The word "input" occurs in some of the lines below; copy each of those lines.

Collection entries
►

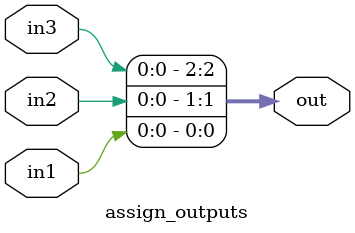
<source format=sv>
`default_nettype none
module assign_outputs(
    input logic in1,
    input logic in2,
    input logic in3,
    output logic [2:0] out
);
assign out = {in3, in2, in1};
endmodule
</source>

◄

--- Task answer ---
    input logic in1,
    input logic in2,
    input logic in3,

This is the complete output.